2015-08-25

Summary of the extending hgvs project

Time goes so fast that about four months have passed since I started working on this project as a GSoC student. Fortunately, all the three goals of this project are accomplished finally:

  • Implement the variant normalizer
The normalizer in hgvs is extensively tested for all kinds of variants and variants in extreme context, like variants located at exon-intron boundary. The normalizer is flexible to use. The normalizer is configurable to shuffle to 3’ or 5’ direction. Users also could choose whether allowing the shuffling cross the exon-intron boundary or not.
  • Support the parsing and manipulating of complex variants
The substitutions, indels, insertions, deletions and duplications have already been supported in hgvs. Now the hgvs also supports the parsing and manipulating complex variants, including compound variants, mosaic variants and chimeric variants, which are composed of multiple simple sequence variatns.
  • Add REST interface to the UTA database
The Universal Transcript Archive (UTA) database stores rich transcripts related information, including sequences, exon structures and reference-transcript alignments. It is not only used by the hgvs package when mapping, validating and normalizing variants, but also could benefit the research of human transcripts. The REST interface makes it much easier for users to access data from this database. This also simplifies the installation of hgvs package.

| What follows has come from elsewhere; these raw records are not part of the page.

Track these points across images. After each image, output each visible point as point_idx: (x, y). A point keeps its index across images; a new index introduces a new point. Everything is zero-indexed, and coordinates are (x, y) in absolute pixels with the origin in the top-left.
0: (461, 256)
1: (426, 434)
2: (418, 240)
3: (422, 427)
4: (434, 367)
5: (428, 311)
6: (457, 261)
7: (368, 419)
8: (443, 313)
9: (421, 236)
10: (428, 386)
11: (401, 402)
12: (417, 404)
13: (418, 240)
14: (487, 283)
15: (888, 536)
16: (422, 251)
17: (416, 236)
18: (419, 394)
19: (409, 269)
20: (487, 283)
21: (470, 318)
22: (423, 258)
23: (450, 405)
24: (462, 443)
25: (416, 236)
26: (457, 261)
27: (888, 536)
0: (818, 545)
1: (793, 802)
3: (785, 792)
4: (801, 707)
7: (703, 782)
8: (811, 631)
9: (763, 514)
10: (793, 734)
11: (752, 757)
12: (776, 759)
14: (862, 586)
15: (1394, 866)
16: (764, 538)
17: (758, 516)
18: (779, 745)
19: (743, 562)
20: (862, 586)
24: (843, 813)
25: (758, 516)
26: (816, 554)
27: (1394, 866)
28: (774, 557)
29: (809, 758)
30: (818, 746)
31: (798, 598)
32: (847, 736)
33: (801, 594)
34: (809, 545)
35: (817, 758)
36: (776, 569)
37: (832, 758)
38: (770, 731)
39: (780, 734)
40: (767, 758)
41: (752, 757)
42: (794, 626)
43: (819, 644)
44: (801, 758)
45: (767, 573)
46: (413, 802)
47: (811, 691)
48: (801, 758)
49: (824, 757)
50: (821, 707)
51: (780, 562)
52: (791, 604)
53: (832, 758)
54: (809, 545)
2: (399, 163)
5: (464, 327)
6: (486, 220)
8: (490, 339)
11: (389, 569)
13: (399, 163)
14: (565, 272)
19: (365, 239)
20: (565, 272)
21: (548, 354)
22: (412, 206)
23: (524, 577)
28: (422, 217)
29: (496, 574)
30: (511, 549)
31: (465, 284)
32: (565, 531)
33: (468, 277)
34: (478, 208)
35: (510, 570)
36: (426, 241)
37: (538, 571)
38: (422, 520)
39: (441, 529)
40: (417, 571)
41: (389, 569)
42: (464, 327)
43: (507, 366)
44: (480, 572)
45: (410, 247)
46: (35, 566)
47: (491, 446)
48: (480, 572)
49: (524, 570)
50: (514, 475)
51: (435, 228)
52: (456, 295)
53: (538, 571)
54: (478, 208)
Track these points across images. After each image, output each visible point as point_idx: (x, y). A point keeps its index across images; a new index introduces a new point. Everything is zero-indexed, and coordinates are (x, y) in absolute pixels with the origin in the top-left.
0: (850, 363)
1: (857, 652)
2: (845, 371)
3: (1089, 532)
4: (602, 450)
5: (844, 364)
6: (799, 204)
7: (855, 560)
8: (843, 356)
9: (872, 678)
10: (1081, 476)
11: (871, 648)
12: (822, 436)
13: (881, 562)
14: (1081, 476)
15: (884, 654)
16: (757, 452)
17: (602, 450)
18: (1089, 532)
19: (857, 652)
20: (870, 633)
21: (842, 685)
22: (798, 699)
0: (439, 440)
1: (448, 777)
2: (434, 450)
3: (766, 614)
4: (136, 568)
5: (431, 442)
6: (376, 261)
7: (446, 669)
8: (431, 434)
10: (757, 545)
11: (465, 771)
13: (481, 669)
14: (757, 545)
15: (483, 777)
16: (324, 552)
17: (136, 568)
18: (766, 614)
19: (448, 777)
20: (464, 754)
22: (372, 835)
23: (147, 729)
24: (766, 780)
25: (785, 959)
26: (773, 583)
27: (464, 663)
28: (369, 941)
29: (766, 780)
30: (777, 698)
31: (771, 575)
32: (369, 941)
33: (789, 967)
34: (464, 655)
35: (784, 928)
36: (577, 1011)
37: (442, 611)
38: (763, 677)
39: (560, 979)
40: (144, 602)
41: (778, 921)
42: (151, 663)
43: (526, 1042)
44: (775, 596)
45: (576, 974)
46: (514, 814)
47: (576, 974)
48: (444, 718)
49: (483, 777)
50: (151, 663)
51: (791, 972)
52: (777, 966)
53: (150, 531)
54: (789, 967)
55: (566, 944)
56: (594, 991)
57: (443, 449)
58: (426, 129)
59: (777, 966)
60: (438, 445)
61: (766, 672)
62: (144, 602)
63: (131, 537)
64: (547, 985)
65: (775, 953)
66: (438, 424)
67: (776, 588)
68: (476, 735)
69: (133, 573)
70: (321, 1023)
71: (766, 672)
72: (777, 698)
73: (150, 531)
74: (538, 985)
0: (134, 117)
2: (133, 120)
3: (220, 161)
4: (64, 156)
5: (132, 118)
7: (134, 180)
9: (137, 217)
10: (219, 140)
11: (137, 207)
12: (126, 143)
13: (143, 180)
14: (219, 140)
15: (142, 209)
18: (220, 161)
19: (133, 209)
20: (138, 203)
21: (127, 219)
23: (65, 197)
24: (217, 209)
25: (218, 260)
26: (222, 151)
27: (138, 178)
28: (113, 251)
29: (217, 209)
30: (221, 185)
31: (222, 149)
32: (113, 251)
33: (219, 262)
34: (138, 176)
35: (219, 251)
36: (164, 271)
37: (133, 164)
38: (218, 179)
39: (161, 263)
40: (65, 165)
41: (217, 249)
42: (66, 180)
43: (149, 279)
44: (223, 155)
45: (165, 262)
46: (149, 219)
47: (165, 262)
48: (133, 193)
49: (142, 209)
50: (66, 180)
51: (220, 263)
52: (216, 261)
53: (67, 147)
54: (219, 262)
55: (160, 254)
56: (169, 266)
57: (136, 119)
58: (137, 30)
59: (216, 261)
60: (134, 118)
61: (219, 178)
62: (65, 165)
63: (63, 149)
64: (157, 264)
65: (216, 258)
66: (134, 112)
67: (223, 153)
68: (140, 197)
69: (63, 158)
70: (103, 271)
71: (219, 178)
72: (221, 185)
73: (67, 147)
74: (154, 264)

Here I list the main features of the extended hgvs package:

  • It supports the parsing and manipulating all kinds of HGVS variants as the nomenclature specified, including sub, delins, del, ins, dup, inv, con, compound variants, mosaic and chimeric variants, except the translocation variants.
  • It provides full sort of variants manipulating operations, including mapping among genome, transcript and protein sequences, variants internal and external validation, and variants normalization for all kinds of genomic and transcripts variants.
  • It facilities the batch processing of large number of variants.

I am very proud to be a contributor to this useful project. I feel very pleased to see that the hgvs package is becoming a more and more powerful and comprehensive package for parsing and manipulating all kinds of HGVS variants. I hope the hgvs package would benefit the genomic variants research community.

Here I’d like to show my great thanks to Dr. Reece Hart, who gave me a lot of guidelines and suggestions during this project. We met online every Tuesday and Friday since the beginning of the project, when we discussed my questions and what to do next. Without his kind help, I won’t complete this project successfully. I will also thank Dr. Kevin Jacobs for his helpful discussions and suggestions on implementing the normalizer.

It’s a nice experience to participate the GSoC and make my contribution to open source project. I also learned a lot during the development, including how to work on collaborating project through Internet, how to work with branches, besides technical things I learned. This is a wonderful and memorable journey in my life.